Porém, outros dois seguranças (Sónia Antunes e Jorge Pimenta), que entraram no turno das 8h minutos antes de os três arguidos ali chegarem, disseram não ter ouvido qualquer grito. O que é uma discrepância com os depoimentos dos quatro colegas que relataram terem ouvido gritos de dor de Ihor.
Os arguidos, ouvidos na primeira sessão do julgamento, dizem que foram chamados ao centro onde estava Ihor para assistir um indivíduo que estava a ter um “comportamento autodestrutivo”. “Quando chegámos os seguranças abriram-nos a porta e alertaram-nos que estava lá um cidadão violento que tinha tentado fugir durante a noite. Um segurança alegou que ele tinha atirado um sofá e que gostava de morder”, disse Luís Silva.
Esta manhã Cátia Branco voltou a dizer que o colega Paulo Marcelo estava lesionado e lhe contou que “tinha levado com um sofá”. Também o segurança Jorge Pimenta confirmou que o colega lhe transmitiu que Ihor lhe tinha atirado com o sofá, e o mesmo afirmou a segurança Sónia Antunes.

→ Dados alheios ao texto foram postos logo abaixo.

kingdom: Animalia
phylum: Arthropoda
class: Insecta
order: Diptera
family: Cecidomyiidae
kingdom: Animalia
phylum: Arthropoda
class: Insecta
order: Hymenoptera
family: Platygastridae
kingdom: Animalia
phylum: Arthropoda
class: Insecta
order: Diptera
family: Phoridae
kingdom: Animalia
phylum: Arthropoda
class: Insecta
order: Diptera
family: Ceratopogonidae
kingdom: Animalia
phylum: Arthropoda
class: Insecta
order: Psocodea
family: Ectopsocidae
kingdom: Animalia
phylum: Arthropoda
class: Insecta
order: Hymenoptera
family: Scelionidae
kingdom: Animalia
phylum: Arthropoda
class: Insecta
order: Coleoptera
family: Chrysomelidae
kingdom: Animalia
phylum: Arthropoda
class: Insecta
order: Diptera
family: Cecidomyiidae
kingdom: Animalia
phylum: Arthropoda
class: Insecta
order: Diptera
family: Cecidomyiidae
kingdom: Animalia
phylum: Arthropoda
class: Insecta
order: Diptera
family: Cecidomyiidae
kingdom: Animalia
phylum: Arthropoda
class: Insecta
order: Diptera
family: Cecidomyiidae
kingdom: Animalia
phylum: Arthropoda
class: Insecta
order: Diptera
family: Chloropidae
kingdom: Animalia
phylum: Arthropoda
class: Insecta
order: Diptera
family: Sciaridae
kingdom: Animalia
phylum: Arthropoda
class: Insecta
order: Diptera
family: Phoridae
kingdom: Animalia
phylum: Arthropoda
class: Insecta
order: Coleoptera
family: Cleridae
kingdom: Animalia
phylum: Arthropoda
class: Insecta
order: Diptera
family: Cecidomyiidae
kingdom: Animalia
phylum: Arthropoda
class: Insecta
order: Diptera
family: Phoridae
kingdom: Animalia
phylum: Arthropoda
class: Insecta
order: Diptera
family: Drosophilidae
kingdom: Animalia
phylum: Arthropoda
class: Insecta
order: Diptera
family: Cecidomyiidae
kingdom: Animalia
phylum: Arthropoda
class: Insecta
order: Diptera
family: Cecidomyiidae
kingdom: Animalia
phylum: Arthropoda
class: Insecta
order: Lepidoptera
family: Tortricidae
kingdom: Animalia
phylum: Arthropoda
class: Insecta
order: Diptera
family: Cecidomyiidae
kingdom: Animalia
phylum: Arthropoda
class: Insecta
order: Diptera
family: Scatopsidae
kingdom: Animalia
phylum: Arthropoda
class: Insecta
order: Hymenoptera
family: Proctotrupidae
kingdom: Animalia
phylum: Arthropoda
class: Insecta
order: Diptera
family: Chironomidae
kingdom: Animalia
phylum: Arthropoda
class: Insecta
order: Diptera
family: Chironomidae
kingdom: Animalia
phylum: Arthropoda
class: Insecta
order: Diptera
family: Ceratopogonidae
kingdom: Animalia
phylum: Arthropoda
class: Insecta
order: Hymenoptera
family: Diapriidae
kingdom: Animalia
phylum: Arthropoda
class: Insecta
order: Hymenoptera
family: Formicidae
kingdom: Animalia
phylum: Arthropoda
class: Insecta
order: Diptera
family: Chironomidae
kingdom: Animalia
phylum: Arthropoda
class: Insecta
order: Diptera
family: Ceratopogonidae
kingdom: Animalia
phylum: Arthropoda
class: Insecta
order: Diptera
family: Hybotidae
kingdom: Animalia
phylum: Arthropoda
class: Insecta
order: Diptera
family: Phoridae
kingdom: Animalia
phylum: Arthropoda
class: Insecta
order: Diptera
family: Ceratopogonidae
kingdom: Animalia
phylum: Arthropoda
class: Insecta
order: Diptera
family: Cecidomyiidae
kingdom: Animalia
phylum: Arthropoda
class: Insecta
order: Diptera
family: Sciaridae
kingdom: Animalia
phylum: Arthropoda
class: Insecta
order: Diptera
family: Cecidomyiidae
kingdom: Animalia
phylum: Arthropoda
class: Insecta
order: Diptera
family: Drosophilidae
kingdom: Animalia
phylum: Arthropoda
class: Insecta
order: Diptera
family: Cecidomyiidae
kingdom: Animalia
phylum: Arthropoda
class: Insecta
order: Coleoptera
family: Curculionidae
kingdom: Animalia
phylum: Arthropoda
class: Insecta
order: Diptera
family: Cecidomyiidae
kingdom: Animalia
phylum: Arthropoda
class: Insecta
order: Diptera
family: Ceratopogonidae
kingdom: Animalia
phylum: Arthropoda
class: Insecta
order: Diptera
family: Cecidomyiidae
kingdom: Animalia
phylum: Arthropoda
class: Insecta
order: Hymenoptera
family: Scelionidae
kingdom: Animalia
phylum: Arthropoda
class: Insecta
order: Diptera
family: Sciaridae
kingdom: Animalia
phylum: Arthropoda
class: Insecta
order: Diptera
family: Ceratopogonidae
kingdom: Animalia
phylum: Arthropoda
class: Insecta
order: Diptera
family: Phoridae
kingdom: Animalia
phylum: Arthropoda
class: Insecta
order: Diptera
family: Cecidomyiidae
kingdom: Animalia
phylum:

Ao tribunal, num depoimento confuso e com várias contradições, Paulo Marcelo garantiu que Ihor nunca o tinha agredido e que nunca lhe tinha “dado” com o sofá — o mesmo afirmou à investigação da PJ, em que confessou ter manietado Ihor com fita adesiva. Disse que tinha torcido o pé há uns anos e que bastava um toque para se lesionar.
Segundo a descrição feita por Cátia Branco ao tribunal, antes dos inspectores entrarem, pelas 7h, Ihor “estava bem, sentado”, com fitas nos pés “a rir” e a “falar”.
Os relatos de testemunhas já feitos em tribunal referem que Ihor foi manietado por volta da 1h com fita adesiva, pelos seguranças Paulo e Manuel, e depois com algemas cirúrgicas por inspectores e novamente com fitas adesivas, nos pés e mãos. Os arguidos manietaram-no de manhã com algemas metálicas porque, segundo alegam, Ihor estava a “pontapear” e a gritar.
Cátia Branco referiu ainda que o inspector Luís Silva disse, quando entrou, que não era para anotarem os nomes deles. Referiu ter estado a tentar comunicar com um dos inspectores do SEF durante duas horas para que fosse lá, sem o telefone ser atendido senão ao fim desse período.
No corpo de Ihor o segurança Jorge Pimenta diz que viu, depois da intervenção dos inspectores, vergões nos braços, a cara inchada — algo que também notou antes da chegada dos arguidos, assim como Rui Rebelo. Estava deitado de lado e manietado. Chegou a ver sangue? “Um pouco de sangue seco no nariz e a cara vermelha, acho que antes dos inspectores chegarem”, respondeu ao juiz. A primeira vez que foi à sala, confirmou que Ihor estava sentado com fitas nos pés e estava calmo. “O quarto cheirava mal, a suor”.
O juiz quis saber ser era normal um senhor estar com pés amarrados na sala dos Médicos do Mundo, e Jorge Pimenta referiu que nunca tinha visto antes um cidadão amarrado naquela sala.
Notícia actualizada acrescenta que Jorge Pimenta e Rui Rebelo viram a cara de Ihor inchada antes de os arguidos chegarem.